PROBLEM TO WORK ON: From the line containing "text [131, 1408, 1152, 1643]" through the last line below, copy every line exactly, leaving out the pictures.

(Collected data entries)

==================================================

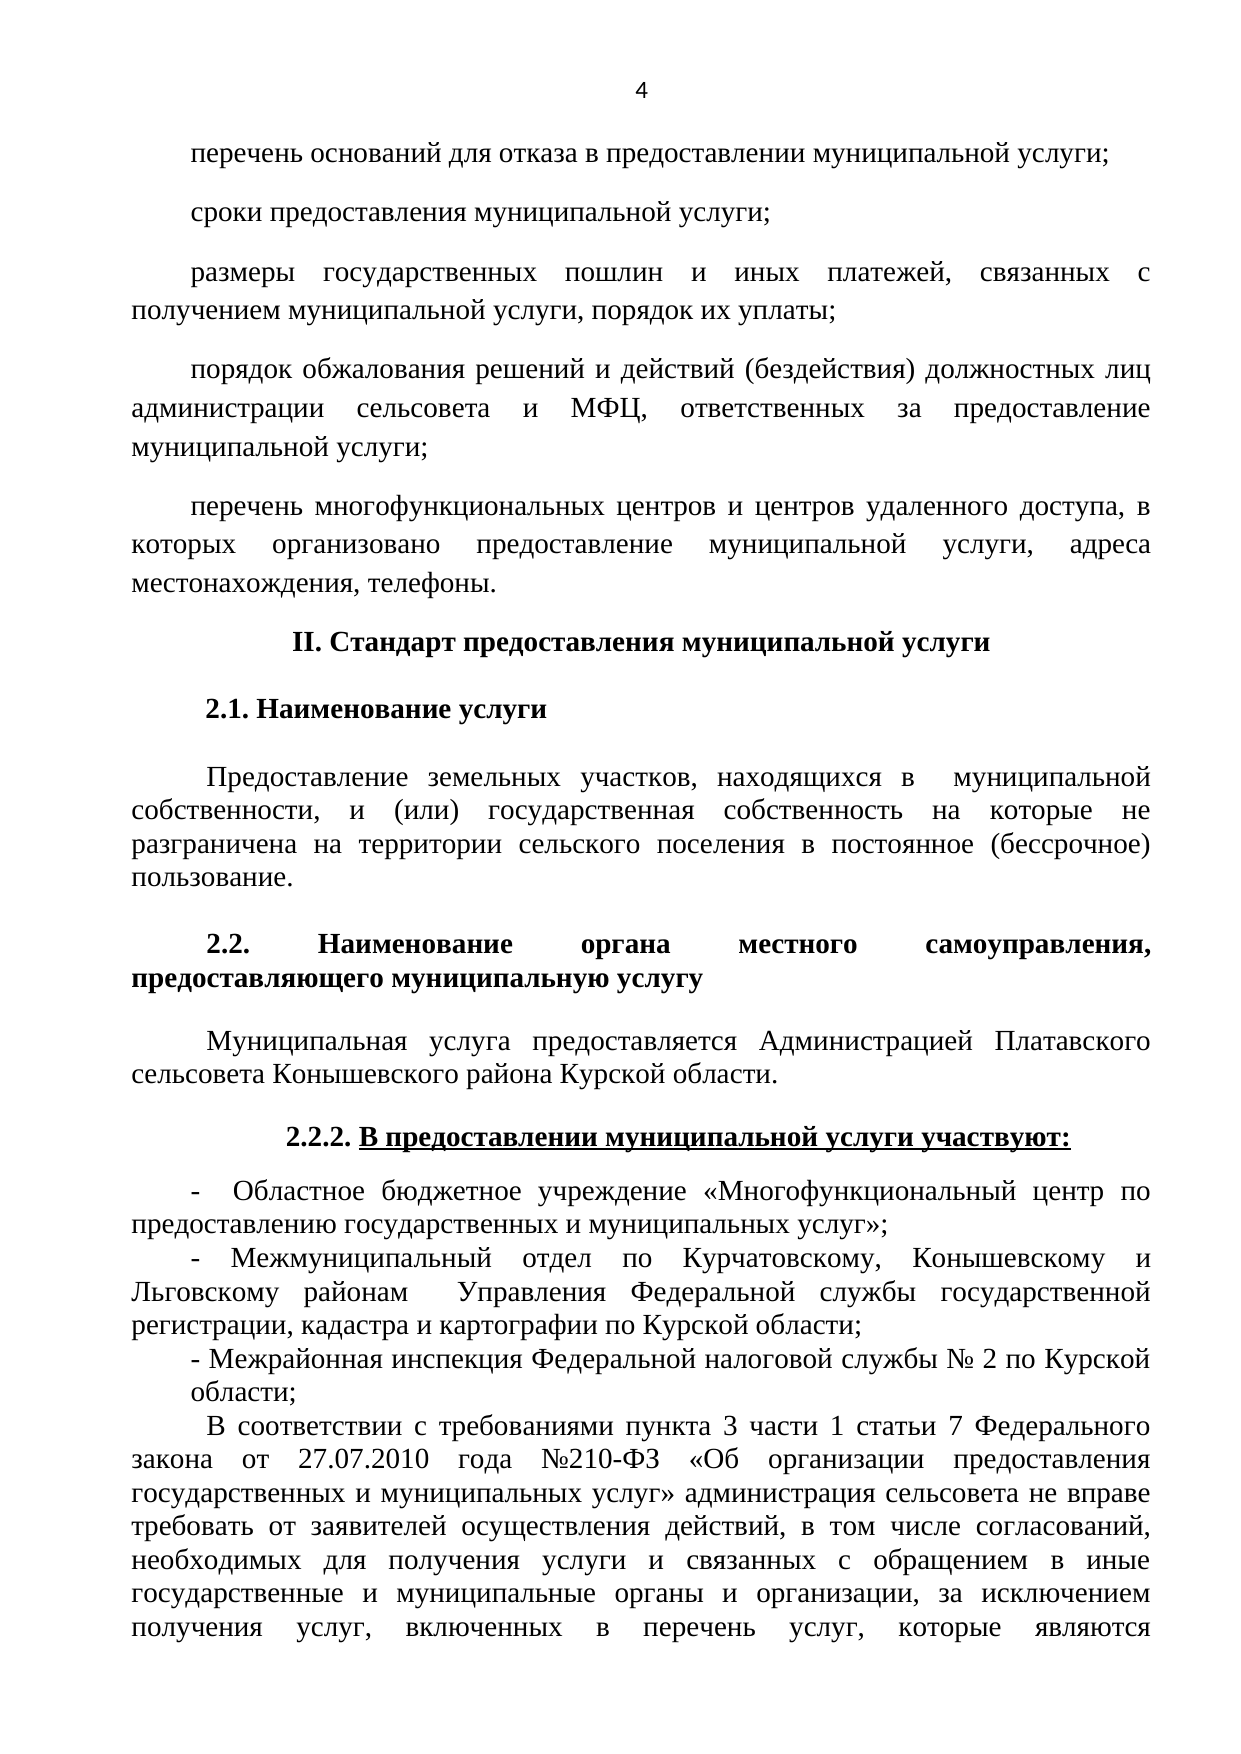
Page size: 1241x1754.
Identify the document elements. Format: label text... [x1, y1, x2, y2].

text 2.2. Наименование органа местного самоуправления, предоставляющего муниципальную услугу [131, 926, 1152, 993]
text 2.1. Наименование услуги [131, 692, 1152, 725]
text Муниципальная услуга предоставляется Администрацией Платавского сельсовета Конышевского района Курской области. [131, 1023, 1152, 1090]
text порядок обжалования решений и действий (бездействия) должностных лиц администрации сельсовета и МФЦ, ответственных за предоставление муниципальной услуги; [131, 352, 1152, 462]
text - Межмуниципальный отдел по Курчатовскому, Конышевскому и Льговскому районам Управления Федеральной службы государственной регистрации, кадастра и картографии по Курской области; [131, 1240, 1152, 1341]
text 2.2.2. В предоставлении муниципальной услуги участвуют: [131, 1119, 1152, 1152]
text - Межрайонная инспекция Федеральной налоговой службы № 2 по Курской области; [190, 1341, 1152, 1408]
text Предоставление земельных участков, находящихся в муниципальной собственности, и (или) государственная собственность на которые не разграничена на территории сельского поселения в постоянное (бессрочное) пользование. [131, 759, 1152, 893]
text размеры государственных пошлин и иных платежей, связанных с получением муниципальной услуги, порядок их уплаты; [131, 254, 1152, 326]
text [131, 1408, 1152, 1643]
text перечень оснований для отказа в предоставлении муниципальной услуги; [131, 135, 1152, 168]
text сроки предоставления муниципальной услуги; [131, 194, 1152, 228]
text перечень многофункциональных центров и центров удаленного доступа, в которых организовано предоставление муниципальной услуги, адреса местонахождения, телефоны. [131, 488, 1152, 599]
text - Областное бюджетное учреждение «Многофункциональный центр по предоставлению государственных и муниципальных услуг»; [131, 1173, 1152, 1240]
text II. Стандарт предоставления муниципальной услуги [131, 624, 1152, 658]
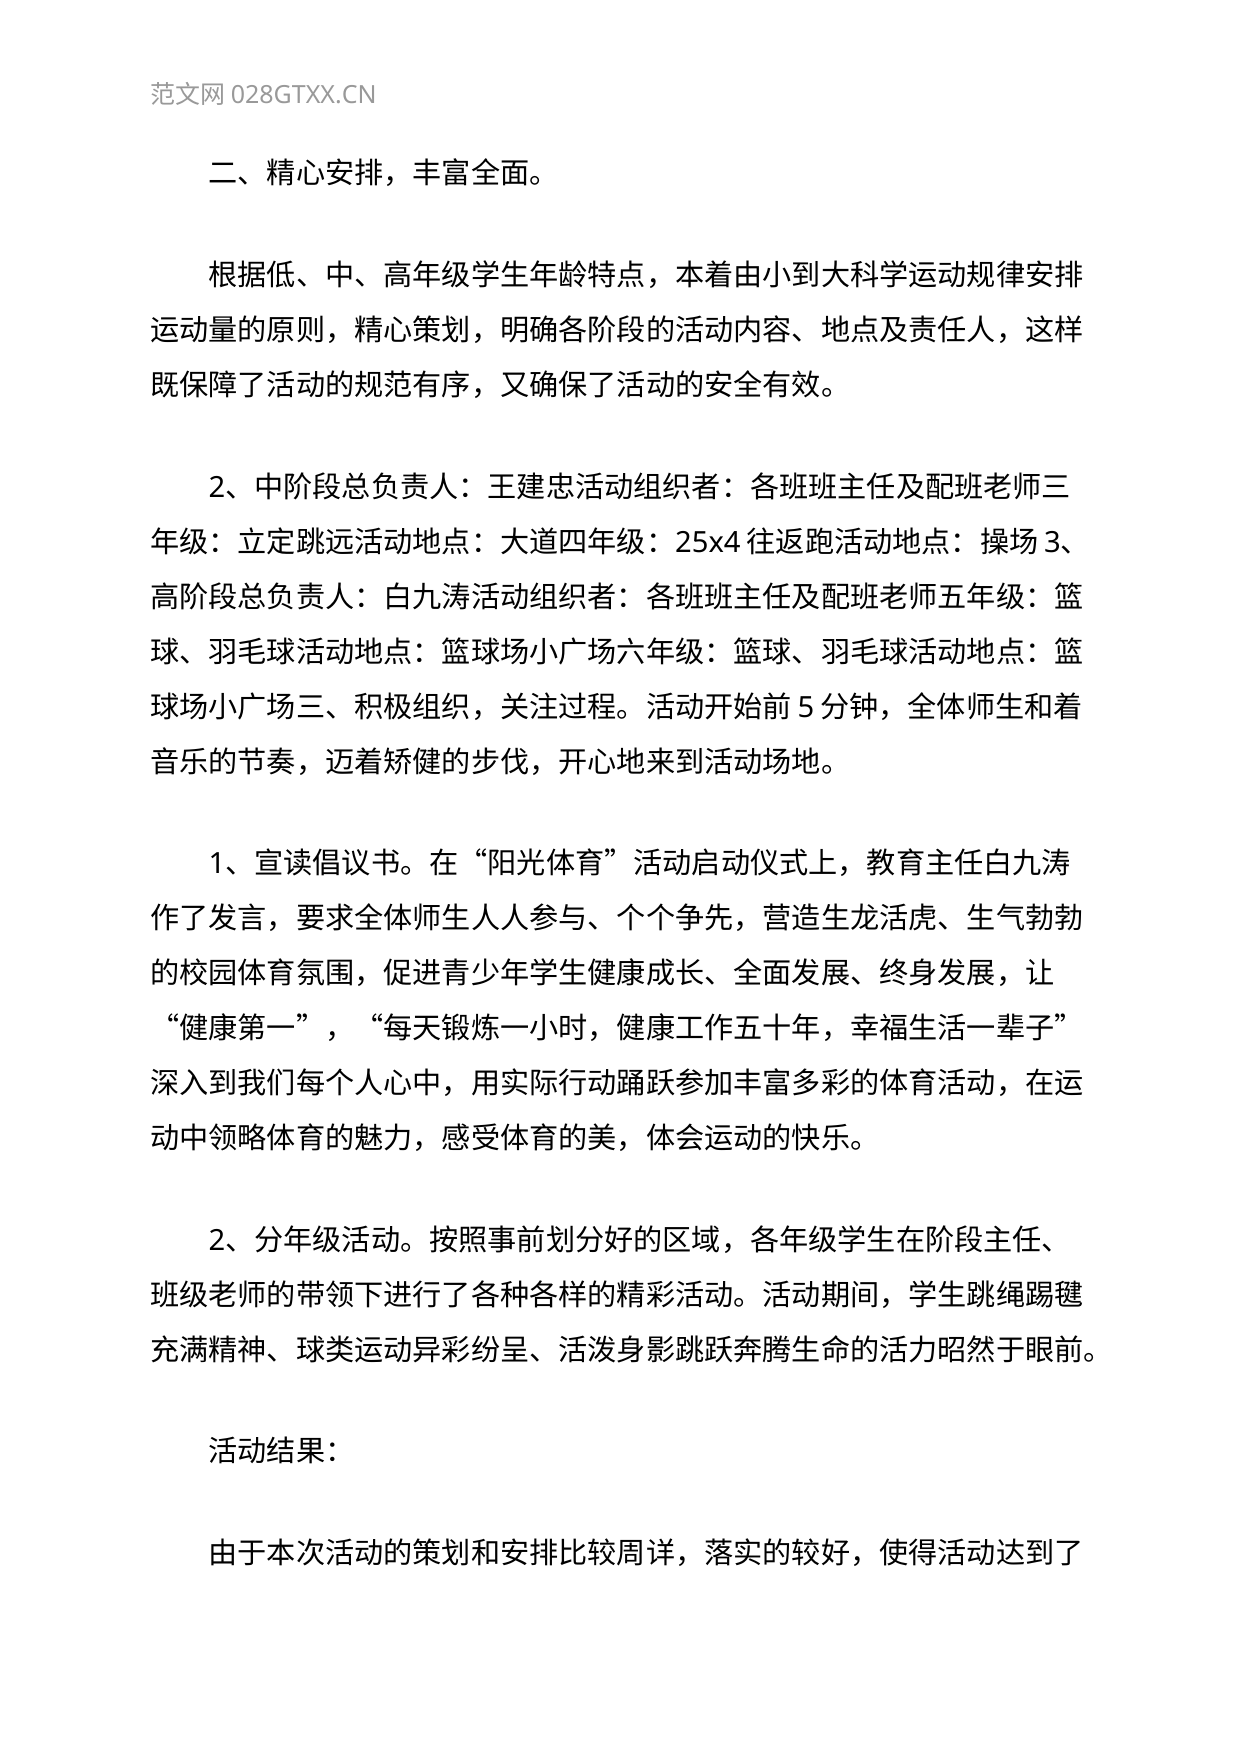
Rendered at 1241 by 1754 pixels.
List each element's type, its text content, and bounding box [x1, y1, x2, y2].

==================================================

WRITTEN RESPONSE:
text [131, 1408, 1152, 1643]
text перечень оснований для отказа в предоставлении муниципальной услуги; [131, 135, 1152, 168]
text сроки предоставления муниципальной услуги; [131, 194, 1152, 228]
text перечень многофункциональных центров и центров удаленного доступа, в которых организовано предоставление муниципальной услуги, адреса местонахождения, телефоны. [131, 488, 1152, 599]
text - Областное бюджетное учреждение «Многофункциональный центр по предоставлению государственных и муниципальных услуг»; [131, 1173, 1152, 1240]
text II. Стандарт предоставления муниципальной услуги [131, 624, 1152, 658]
Rendered at 1241 by 1754 pixels.
List each element's type, its text content, and bounding box [x1, y1, x2, y2].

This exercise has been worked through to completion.